***** Information given

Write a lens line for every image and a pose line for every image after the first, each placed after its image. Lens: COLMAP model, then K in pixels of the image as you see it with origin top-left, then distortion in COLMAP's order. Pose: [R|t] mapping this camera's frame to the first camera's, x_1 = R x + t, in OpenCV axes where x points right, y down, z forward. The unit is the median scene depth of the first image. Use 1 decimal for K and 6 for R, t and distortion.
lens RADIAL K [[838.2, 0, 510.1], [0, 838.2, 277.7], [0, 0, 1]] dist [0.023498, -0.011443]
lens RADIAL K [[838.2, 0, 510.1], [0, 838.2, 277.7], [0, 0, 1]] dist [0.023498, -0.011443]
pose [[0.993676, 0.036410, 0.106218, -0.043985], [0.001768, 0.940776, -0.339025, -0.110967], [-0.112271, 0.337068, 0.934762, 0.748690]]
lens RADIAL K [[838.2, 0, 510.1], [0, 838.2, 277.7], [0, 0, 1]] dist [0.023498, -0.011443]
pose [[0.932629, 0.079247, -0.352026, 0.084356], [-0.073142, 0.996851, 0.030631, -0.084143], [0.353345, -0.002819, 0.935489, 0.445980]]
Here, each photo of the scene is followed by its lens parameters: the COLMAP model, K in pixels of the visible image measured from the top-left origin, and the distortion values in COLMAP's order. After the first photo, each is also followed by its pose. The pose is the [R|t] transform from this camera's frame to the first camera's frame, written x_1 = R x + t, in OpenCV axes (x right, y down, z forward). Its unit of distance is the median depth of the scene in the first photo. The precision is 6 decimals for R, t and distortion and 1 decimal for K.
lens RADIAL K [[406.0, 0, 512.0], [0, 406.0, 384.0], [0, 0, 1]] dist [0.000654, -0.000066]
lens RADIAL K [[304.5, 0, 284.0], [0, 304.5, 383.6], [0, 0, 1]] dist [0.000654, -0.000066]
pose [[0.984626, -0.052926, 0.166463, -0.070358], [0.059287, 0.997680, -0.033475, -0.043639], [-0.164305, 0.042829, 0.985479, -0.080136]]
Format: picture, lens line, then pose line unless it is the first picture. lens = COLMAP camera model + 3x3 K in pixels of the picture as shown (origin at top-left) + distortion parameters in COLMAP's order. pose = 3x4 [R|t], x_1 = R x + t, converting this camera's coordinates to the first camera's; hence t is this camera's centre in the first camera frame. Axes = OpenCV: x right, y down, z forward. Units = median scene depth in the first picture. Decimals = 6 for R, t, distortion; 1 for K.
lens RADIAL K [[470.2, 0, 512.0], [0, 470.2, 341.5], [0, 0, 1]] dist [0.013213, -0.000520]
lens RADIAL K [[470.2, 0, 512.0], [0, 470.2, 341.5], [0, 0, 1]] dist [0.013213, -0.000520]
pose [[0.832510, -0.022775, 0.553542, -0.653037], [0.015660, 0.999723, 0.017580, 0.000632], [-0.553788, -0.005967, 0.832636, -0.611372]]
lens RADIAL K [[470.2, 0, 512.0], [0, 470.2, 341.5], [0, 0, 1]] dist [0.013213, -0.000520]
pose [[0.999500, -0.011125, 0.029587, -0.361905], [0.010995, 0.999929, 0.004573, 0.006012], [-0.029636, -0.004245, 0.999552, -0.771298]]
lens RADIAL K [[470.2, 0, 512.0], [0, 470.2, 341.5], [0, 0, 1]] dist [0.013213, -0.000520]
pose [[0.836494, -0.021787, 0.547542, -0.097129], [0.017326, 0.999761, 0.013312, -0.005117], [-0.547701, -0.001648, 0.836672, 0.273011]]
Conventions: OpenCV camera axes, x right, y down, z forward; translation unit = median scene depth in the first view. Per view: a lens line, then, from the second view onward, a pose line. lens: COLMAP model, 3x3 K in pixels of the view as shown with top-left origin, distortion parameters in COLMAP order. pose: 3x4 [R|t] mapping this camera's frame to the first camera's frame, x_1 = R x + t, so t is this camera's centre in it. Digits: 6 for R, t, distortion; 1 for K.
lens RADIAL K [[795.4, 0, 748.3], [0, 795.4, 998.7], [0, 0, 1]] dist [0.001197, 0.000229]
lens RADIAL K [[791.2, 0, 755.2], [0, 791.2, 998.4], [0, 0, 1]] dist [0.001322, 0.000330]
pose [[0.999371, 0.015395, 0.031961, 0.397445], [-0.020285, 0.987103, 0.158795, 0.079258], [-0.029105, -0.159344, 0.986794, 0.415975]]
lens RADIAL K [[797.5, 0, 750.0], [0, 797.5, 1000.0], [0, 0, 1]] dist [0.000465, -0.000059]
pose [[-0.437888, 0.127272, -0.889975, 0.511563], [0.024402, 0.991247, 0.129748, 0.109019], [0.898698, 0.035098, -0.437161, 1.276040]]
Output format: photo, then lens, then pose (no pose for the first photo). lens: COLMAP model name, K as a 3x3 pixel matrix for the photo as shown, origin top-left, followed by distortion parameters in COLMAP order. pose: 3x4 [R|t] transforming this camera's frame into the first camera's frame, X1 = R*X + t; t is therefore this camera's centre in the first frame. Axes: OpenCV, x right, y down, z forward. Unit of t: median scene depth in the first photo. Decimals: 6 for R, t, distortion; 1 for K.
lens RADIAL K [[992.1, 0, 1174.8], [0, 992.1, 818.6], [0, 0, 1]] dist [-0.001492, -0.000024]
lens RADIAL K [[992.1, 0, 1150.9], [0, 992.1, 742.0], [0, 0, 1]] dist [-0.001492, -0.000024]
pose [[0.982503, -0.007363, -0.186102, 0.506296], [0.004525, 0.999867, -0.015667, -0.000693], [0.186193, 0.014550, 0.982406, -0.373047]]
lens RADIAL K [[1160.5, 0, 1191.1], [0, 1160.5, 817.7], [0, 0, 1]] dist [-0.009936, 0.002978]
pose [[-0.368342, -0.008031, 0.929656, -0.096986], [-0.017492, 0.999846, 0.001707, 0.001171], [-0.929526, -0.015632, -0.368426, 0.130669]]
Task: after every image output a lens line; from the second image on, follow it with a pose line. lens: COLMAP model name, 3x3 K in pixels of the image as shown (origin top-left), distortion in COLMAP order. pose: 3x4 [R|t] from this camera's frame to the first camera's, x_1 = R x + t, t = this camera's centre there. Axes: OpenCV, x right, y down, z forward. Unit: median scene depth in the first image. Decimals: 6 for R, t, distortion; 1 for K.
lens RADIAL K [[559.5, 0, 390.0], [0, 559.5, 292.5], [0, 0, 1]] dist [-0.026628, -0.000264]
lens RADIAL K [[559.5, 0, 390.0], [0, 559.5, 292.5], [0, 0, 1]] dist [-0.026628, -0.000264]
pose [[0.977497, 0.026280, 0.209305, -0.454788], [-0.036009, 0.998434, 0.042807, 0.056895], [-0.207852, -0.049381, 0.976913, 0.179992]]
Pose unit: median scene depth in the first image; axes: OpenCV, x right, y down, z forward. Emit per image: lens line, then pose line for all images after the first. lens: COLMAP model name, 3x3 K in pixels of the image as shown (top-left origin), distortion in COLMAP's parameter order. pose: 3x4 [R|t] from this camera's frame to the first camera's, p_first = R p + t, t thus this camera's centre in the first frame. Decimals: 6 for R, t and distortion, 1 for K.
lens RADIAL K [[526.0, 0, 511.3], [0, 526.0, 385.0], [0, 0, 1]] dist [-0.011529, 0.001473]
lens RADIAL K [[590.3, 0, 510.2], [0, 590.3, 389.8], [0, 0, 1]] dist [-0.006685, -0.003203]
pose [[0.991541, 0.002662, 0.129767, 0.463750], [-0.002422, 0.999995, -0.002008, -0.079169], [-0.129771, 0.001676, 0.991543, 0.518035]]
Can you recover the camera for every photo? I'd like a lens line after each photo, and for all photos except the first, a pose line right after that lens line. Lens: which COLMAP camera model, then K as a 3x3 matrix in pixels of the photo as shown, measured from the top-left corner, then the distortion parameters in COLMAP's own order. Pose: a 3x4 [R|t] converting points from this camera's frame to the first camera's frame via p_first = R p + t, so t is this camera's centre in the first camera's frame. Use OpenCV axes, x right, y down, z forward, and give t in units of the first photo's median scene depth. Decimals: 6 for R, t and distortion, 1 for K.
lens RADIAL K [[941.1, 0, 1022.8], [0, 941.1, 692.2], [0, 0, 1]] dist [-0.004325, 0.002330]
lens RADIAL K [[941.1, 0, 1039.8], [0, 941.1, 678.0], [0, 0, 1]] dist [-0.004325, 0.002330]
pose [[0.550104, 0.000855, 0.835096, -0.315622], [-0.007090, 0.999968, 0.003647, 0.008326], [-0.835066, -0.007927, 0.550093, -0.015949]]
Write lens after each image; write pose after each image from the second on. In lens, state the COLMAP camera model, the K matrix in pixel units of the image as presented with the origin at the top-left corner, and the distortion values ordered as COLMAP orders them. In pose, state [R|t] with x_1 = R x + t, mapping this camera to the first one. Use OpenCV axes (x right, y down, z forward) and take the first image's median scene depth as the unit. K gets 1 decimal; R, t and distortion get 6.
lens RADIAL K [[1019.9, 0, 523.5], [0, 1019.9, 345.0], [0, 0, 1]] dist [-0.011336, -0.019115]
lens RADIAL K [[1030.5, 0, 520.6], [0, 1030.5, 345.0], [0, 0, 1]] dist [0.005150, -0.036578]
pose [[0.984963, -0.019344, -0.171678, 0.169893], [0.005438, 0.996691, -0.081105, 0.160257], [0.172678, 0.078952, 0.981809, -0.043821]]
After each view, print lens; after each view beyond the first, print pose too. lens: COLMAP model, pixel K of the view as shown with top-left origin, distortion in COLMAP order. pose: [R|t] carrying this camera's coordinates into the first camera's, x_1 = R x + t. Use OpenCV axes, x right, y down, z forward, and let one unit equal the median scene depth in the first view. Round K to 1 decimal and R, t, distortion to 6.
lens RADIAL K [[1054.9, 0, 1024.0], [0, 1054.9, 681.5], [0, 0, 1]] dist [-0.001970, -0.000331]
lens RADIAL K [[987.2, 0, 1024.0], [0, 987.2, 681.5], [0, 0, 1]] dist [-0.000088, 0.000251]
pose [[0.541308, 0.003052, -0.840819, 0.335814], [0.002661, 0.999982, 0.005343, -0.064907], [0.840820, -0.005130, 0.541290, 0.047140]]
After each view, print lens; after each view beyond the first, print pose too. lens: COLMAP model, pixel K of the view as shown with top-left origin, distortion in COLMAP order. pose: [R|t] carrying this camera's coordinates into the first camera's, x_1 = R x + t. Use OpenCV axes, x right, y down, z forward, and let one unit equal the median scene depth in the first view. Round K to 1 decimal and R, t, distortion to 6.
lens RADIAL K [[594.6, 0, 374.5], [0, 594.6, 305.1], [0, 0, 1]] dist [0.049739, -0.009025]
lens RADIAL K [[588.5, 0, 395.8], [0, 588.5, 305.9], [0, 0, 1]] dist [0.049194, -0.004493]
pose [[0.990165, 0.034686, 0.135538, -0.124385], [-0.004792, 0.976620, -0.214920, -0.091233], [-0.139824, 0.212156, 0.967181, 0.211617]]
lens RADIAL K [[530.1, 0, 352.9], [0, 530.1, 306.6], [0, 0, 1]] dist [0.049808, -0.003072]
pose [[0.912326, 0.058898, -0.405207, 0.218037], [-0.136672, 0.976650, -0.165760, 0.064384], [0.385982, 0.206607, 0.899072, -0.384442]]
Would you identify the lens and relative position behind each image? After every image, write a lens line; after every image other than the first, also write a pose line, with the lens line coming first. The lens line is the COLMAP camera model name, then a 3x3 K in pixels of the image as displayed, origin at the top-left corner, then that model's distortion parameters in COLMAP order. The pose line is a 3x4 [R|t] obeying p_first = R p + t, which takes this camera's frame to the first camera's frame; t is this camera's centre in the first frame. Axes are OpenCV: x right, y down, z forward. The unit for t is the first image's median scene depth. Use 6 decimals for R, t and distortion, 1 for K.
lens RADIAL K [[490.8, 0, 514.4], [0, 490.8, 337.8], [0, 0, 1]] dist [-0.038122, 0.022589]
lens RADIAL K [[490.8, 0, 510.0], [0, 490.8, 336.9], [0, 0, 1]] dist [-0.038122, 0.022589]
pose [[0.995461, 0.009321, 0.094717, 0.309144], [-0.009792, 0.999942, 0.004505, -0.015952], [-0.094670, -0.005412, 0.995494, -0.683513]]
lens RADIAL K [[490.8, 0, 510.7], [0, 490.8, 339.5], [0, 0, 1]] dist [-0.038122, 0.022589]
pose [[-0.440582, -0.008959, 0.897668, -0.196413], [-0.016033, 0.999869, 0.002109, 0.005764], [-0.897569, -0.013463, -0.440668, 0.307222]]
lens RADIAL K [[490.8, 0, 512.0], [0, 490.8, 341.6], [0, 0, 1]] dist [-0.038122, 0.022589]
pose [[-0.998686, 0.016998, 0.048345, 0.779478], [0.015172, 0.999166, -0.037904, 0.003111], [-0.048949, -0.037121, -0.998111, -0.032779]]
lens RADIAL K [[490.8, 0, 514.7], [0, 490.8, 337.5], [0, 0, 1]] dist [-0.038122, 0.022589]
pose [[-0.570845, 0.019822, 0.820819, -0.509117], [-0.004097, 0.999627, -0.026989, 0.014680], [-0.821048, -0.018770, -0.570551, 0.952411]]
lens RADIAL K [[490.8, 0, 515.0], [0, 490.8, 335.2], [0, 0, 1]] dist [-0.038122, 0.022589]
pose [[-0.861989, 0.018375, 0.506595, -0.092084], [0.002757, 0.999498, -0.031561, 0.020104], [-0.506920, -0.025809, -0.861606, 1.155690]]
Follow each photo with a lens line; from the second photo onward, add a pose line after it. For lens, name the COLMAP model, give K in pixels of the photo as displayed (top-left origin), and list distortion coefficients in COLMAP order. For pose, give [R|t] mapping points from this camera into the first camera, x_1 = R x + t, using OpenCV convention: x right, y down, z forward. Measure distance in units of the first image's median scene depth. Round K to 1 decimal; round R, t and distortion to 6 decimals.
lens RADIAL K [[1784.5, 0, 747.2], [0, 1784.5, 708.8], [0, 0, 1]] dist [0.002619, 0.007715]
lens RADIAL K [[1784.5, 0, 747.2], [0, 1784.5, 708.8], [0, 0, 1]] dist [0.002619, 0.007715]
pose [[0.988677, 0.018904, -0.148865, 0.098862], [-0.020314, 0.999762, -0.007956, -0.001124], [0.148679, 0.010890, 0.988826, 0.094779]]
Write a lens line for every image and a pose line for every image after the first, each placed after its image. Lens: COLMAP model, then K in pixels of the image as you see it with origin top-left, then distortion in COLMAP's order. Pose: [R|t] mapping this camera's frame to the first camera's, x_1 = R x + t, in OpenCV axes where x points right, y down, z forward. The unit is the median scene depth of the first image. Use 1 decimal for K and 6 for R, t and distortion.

**********

Work required >> Copy the lines in the records above word for word, from the line holding "Pose unit: median" through the line holding "0.001676, 0.991543, 0.518035]]", inclusive.

Response box >>
Pose unit: median scene depth in the first image; axes: OpenCV, x right, y down, z forward. Emit per image: lens line, then pose line for all images after the first. lens: COLMAP model name, 3x3 K in pixels of the image as shown (top-left origin), distortion in COLMAP's parameter order. pose: 3x4 [R|t] from this camera's frame to the first camera's, p_first = R p + t, t thus this camera's centre in the first frame. Decimals: 6 for R, t and distortion, 1 for K.
lens RADIAL K [[526.0, 0, 511.3], [0, 526.0, 385.0], [0, 0, 1]] dist [-0.011529, 0.001473]
lens RADIAL K [[590.3, 0, 510.2], [0, 590.3, 389.8], [0, 0, 1]] dist [-0.006685, -0.003203]
pose [[0.991541, 0.002662, 0.129767, 0.463750], [-0.002422, 0.999995, -0.002008, -0.079169], [-0.129771, 0.001676, 0.991543, 0.518035]]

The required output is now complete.